In his decision, Justice Henry Brown ordered the case returned to the refugee board for redetermination. He stated that the actions of Elena Crenna in the mid-1990s were not "secret, clandestine, surreptitious or covert" because they were carried out with the full knowledge, consent, and encouragement of her future husband.
David Crenna managed a Canada Mortgage and Housing Corporation project outside Moscow. Ms. Crenna acted as a translator when she was approached by the FSB (successor to the KGB's Second Chief Directorate), wanting to know what the Canadians were doing. Mr. Crenna gave his future wife his consent to speak to the FSB.
A KGB defector wrote a book claiming - without identifying the Crennas - that the Canadian effort to help build homes for demobilized former soldiers was penetrated by Russian intelligence, and that the program director had been swept up in a" honey trap" espionage scheme. When Ms. Crenna applied for permanent resident status in Canada, after marrying her former employer, she was interviewed by the Canadian Security Intelligence Service and the FBI. Neither agency expressed any concerns. (The CSIS interview would have been one part of the government's assessment of threats to Canada's security vis-à-vis immigration.) Neither CSIS nor the FBI had any concerns about Ms. Crenna.
Not so fast, countered the Canada Border Services Agency, which succeeded in convincing the IRB that Canada had been sent a Mata Hari and that her residency application should be denied. The court justice dismissed the accusation, pointing out that senior officials of Immigration Canada rejected the allegations in the KGB defector's book. Justice Brown further added that "her acts were done with the knowledge and consent of the Canadian in charge. Her actions in answering FSB questions do not even meet the definition of "espionage."
As an investigator with CSIS in the mid to late 1980s, I interviewed many new arrivals from the Soviet Union. Ascertaining contact with the Soviet KGB, and later the FSB, was the purpose of the security interview, part of the Service's advice to Immigration Canada. In many countries, it is not unusual for some of its citizens to come across the radar of their security and intelligence apparatus, agencies that are hostile to Canada. If an applicant has had direct contact with foreign nationals in their country - Mr. Crenna in this case - it is expected that the FSB would come knocking. It is a requirement of the FSB's largely defensive mandate to determine what the Canadians are up to in their country.
The salient issues in these cases are the nature of that contact, and - most important - whether the landed immigrant/refugee claimant maintains a relationship. Would they have exploitable access? Do they pose a threat to Canadian security by virtue of that dated relationship? The contact in itself is not a showstopper. (It is not for the government to play 'gotcha'). CSIS would then proffer advice to deny or to proceed with the application, and it should fall to Immigration Canada to make the final decision. If the decision is to deny the claimant, then the assessment brief needs to have facts, not an allegation from a former spy's kiss'n tell memoir. That is how the admissibility assessment process works in Canada. I suspect that it was a slow week at the IRB when the decision was made to push forward and deny admissibility to Ms. Crenna.

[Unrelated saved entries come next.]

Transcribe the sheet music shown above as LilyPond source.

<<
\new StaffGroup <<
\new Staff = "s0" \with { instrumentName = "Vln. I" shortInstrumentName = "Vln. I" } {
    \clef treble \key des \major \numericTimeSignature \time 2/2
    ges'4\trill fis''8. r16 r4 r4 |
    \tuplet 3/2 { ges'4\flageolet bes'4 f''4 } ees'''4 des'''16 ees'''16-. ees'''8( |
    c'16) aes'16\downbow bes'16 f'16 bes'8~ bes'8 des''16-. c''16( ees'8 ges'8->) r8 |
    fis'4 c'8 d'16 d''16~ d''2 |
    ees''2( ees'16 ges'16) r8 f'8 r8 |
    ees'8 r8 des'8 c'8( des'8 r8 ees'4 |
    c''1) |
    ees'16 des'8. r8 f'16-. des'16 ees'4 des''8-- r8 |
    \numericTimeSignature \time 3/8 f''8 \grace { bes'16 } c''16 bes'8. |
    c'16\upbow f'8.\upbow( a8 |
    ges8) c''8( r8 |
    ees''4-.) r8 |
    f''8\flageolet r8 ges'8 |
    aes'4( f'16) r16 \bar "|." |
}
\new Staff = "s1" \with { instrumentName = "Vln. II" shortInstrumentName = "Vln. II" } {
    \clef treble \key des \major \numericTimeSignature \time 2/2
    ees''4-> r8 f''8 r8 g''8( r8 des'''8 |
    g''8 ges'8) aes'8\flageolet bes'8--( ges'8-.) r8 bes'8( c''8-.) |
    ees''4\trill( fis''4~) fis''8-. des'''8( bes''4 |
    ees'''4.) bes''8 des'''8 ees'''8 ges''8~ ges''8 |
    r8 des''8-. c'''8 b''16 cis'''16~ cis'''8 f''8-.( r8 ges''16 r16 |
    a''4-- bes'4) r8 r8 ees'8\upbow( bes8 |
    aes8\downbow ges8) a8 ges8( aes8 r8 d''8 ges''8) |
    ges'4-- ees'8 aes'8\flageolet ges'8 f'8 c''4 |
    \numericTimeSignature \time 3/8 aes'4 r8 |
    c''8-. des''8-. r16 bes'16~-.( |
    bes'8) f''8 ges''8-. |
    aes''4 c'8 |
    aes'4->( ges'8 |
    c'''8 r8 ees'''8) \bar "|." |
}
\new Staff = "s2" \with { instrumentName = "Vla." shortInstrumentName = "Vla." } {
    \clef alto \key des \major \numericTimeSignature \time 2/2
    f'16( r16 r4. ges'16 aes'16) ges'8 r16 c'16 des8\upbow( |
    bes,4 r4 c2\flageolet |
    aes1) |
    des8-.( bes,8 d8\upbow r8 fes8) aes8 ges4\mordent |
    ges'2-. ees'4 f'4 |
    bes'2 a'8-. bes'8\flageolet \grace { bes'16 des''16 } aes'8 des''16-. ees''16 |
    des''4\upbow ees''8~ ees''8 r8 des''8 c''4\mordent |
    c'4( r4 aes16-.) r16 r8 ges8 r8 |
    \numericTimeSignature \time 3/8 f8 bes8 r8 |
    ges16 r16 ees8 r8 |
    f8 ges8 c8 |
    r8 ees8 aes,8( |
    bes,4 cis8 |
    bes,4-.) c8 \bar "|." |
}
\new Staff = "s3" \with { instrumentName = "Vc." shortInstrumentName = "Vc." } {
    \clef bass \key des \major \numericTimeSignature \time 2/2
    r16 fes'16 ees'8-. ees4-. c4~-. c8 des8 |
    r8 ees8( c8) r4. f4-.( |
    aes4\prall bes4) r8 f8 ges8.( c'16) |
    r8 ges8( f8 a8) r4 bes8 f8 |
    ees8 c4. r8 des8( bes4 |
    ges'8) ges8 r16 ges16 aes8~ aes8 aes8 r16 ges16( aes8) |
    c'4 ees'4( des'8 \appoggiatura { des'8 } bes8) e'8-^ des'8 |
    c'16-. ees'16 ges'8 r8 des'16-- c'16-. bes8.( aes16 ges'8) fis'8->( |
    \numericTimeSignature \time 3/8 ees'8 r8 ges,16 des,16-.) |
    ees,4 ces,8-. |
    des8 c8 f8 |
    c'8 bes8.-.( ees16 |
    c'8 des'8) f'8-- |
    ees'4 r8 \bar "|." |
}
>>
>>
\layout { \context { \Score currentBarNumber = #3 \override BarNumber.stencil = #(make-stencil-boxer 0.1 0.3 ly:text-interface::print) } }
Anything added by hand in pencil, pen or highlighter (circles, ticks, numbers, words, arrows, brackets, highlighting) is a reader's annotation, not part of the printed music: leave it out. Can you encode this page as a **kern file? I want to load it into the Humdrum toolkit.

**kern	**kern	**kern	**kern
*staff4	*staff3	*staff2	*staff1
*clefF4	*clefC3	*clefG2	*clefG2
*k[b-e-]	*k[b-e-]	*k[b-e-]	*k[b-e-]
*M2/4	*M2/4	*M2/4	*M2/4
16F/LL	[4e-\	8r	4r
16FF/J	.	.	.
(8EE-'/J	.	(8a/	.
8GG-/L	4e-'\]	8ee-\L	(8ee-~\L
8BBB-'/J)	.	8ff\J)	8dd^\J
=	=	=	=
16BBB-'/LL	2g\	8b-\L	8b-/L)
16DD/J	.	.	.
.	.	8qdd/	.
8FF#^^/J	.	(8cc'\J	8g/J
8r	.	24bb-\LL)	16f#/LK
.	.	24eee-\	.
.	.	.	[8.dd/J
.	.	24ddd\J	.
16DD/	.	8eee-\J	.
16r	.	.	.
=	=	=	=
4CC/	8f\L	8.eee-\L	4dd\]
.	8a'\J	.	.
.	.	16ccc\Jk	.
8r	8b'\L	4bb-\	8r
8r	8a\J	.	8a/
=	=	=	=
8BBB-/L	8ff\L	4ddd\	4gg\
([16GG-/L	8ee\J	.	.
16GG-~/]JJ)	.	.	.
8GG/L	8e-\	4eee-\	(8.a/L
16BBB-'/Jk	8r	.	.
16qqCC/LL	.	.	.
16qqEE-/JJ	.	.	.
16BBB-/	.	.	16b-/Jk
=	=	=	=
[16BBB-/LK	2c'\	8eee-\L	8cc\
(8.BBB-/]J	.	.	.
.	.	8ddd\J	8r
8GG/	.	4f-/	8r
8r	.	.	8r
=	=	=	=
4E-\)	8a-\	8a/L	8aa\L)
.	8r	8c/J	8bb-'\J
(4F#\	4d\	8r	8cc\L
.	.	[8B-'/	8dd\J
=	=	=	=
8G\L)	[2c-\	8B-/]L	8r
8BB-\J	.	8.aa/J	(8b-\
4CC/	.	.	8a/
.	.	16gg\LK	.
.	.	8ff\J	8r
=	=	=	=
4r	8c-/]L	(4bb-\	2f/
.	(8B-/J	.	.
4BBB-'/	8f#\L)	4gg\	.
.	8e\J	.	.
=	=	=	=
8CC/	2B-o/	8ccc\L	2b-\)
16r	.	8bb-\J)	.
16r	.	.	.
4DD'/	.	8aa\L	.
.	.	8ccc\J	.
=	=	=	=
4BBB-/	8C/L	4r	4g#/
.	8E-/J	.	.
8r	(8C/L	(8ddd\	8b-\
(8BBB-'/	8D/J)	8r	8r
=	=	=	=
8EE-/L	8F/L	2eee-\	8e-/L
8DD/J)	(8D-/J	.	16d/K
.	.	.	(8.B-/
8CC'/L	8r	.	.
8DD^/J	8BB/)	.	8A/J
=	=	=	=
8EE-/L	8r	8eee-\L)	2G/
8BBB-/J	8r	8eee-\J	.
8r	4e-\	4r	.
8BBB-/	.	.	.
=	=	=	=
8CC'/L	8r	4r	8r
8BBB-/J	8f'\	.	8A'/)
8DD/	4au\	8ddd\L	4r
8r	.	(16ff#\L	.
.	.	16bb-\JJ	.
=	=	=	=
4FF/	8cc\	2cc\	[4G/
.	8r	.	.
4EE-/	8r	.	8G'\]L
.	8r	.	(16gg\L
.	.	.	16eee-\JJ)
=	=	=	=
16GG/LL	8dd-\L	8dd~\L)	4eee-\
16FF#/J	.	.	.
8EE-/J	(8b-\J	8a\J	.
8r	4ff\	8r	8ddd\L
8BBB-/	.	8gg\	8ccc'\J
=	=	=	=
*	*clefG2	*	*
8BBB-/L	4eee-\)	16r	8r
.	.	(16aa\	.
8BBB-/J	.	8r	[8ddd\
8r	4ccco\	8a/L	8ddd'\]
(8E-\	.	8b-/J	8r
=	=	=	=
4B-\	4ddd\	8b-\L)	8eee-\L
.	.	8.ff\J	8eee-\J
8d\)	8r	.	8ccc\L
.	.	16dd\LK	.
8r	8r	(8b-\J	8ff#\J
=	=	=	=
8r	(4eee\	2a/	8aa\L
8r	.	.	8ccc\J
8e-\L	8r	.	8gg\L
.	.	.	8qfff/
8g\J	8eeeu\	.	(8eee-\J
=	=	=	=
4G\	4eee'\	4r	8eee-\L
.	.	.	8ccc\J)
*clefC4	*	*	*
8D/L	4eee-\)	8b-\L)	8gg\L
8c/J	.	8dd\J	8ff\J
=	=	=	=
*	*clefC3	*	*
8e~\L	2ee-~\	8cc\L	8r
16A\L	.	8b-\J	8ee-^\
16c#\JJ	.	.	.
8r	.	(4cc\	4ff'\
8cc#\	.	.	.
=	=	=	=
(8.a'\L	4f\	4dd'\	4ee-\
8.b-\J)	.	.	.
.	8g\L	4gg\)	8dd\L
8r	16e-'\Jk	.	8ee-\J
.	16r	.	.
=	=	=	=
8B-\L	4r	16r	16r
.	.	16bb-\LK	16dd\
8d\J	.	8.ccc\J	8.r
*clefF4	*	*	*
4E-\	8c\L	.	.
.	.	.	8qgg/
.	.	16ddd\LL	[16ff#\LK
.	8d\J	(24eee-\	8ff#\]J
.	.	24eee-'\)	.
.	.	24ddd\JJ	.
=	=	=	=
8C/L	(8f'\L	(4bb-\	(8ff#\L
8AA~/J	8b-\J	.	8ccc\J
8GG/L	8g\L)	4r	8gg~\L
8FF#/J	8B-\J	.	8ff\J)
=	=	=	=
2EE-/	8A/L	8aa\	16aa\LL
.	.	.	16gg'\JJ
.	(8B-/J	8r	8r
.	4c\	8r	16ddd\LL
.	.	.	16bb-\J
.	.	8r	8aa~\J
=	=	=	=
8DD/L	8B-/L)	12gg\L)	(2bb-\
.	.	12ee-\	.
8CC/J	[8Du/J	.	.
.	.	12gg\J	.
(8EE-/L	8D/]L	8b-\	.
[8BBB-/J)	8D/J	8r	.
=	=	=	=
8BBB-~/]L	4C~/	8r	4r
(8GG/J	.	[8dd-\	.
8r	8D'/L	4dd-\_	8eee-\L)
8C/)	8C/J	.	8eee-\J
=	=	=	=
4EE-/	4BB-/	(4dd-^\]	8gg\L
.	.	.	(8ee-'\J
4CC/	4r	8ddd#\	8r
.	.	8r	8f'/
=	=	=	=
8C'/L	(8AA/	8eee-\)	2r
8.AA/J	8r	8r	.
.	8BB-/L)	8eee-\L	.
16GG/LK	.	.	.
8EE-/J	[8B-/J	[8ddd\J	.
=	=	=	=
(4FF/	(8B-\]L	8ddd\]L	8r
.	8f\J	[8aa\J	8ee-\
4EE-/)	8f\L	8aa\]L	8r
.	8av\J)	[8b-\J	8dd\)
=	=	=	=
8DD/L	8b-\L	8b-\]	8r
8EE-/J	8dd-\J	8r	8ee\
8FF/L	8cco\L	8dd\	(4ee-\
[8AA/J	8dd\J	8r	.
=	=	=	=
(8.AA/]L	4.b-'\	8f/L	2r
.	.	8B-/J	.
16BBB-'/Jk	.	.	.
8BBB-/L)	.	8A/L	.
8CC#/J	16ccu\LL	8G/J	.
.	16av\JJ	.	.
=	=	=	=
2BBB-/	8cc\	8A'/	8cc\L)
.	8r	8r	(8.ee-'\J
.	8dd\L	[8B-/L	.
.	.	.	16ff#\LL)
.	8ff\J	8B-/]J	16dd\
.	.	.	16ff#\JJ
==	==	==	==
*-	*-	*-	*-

Disclaimer: The views and opinions expressed in this blog post are those of the authors and do not necessarily reflect the official position of the Professional Development Institute of the University of Ottawa.
Daniel M. Stanton served for thirty-two years with the Canadian Security Intelligence Service, including twelve years as an Executive Manager in operations. Mr. Stanton’s expertise stems from a lengthy career in counterintelligence, counter-proliferation, and counter-terrorism. Mr. Stanton has an honours degree in history and philosophy from Queens University, Kingston, Ontario.